XL.
JOSEPH INTERPRETS THE DREAMS OF THE CHIEF BUTLER AND BAKER.

(1) Butler. — Heb., one who gives to drink, cupbearer. As we learn in Genesis 40:11 that it was grapewine which he gave the king to drink, this chapter has been the main dependence of the new critics for their proof that the Book of Genesis was not written by Moses. For Herod. (i. 77) says, “The Egyptians make use of wine prepared from barley, because there are no vineyards in their country.” As Herodotus was thirteen centuries later than the time of Joseph, they argue not only that the vine could not have been introduced into Egypt at so early a date, but that the records of Joseph’s life could not have been put together by anyone acquainted with Egypt, in spite of their exact knowledge in all other respects of Egyptian customs. But when we turn to Herodotus himself, we find the most complete refutation of the previous statement. For, in Book ii. 37, speaking of the liberal treatment of the priests, he says, that they had an allowance of “grape-wine.” Again, in Genesis 39, he tells us that it was the custom to pour wine on a victim about to be sacrificed. To one used to the extensive vineyards of Greece and Asia Minor, the comparative scarcity of the vine, and the use of another ordinary drink in its place, would be striking; but that he was guilty of gross exaggeration in his statement is proved by evidence far more trustworthy than his own writings. For, on the tombs at Beni-hassan, which are anterior to the time of Joseph, on those at Thebes, and on the Pyramids, are representations of vines grown in every way, except that usual in Italy, festooned on trees; there is every process of the vintage, grapes in baskets, men trampling them in vats, various forms of presses for squeezing out the juice, jars for storing it, and various processes, even of the fermentation, noticed.

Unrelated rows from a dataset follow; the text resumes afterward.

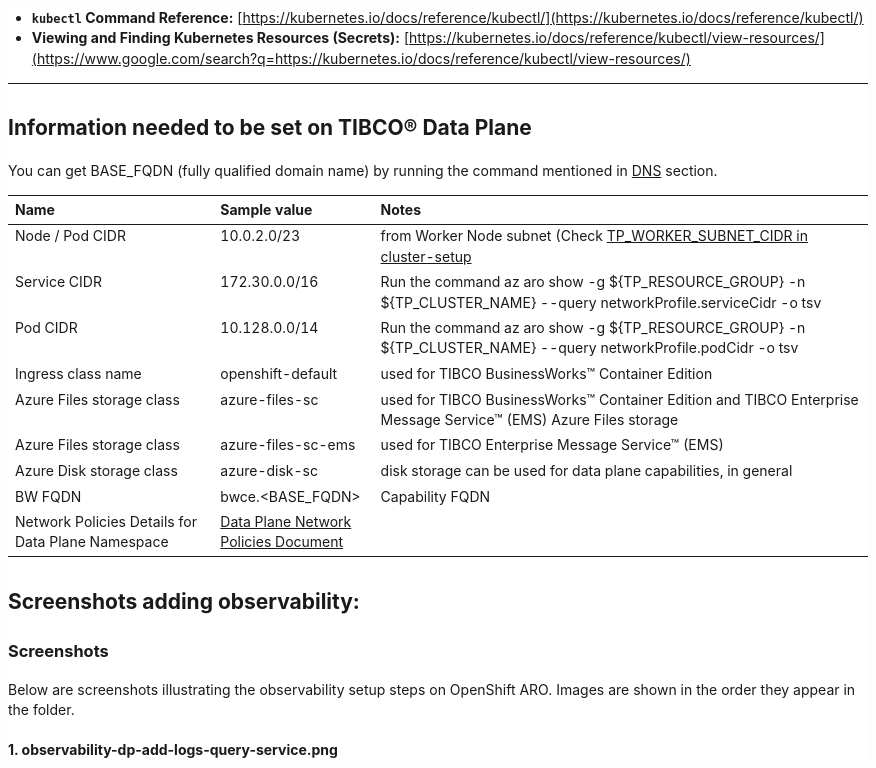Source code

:   * **`kubectl` Command Reference:** [https://kubernetes.io/docs/reference/kubectl/](https://kubernetes.io/docs/reference/kubectl/)
  * **Viewing and Finding Kubernetes Resources (Secrets):** [https://kubernetes.io/docs/reference/kubectl/view-resources/](https://www.google.com/search?q=https://kubernetes.io/docs/reference/kubectl/view-resources/)

-----

```
```

## Information needed to be set on TIBCO® Data Plane

You can get BASE_FQDN (fully qualified domain name) by running the command mentioned in [DNS](#dns) section.

| Name                 | Sample value                                                                     | Notes                                                                     |
|:---------------------|:---------------------------------------------------------------------------------|:--------------------------------------------------------------------------|
| Node / Pod CIDR             | 10.0.2.0/23                                                                    | from Worker Node subnet (Check [TP_WORKER_SUBNET_CIDR in cluster-setup](../cluster-setup/README.md#export-required-variables)                                      |
| Service CIDR             | 172.30.0.0/16                                                                    | Run the command az aro show -g ${TP_RESOURCE_GROUP} -n ${TP_CLUSTER_NAME} --query networkProfile.serviceCidr -o tsv                                        |
| Pod CIDR             | 10.128.0.0/14                                                                    |  Run the command az aro show -g ${TP_RESOURCE_GROUP} -n ${TP_CLUSTER_NAME} --query networkProfile.podCidr -o tsv                                        |
| Ingress class name   | openshift-default                                                                            | used for TIBCO BusinessWorks™ Container Edition                                                     |
| Azure Files storage class    | azure-files-sc                                                                           | used for TIBCO BusinessWorks™ Container Edition and TIBCO Enterprise Message Service™ (EMS) Azure Files storage                                         |
| Azure Files storage class    | azure-files-sc-ems                                                                          | used for TIBCO Enterprise Message Service™ (EMS)                                             |
| Azure Disk storage class    | azure-disk-sc                                                                          | disk storage can be used for data plane capabilities, in general                                               |
| BW FQDN              | bwce.\<BASE_FQDN\>                                                               | Capability FQDN |
Network Policies Details for Data Plane Namespace | [Data Plane Network Policies Document](https://docs.tibco.com/pub/platform-cp/latest/doc/html/Default.htm#UserGuide/controlling-traffic-with-network-policies.htm) |


## Screenshots adding observability: 

### Screenshots

Below are screenshots illustrating the observability setup steps on OpenShift ARO. Images are shown in the order they appear in the folder.



#### 1. observability-dp-add-logs-query-service.png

Numerous engravings of the sculptures and paintings on these ancient monuments may be seen in Wilkinson’s Egypt; and most abundant evidence of the culture of the vine in ancient Egypt has been collected, and an account of the vines grown there given in Malan’s Philosophy or Truth, pp. 31-39. It neither is nor ever was a great wine-producing country, but the vine existed from one end of the country to the other, as it does at this day.

Baker. — Wilkinson, Ancient Egyptians, ii. 38, 39, gives proof from the monuments, that they had carried the art of making confectionery to very great perfection.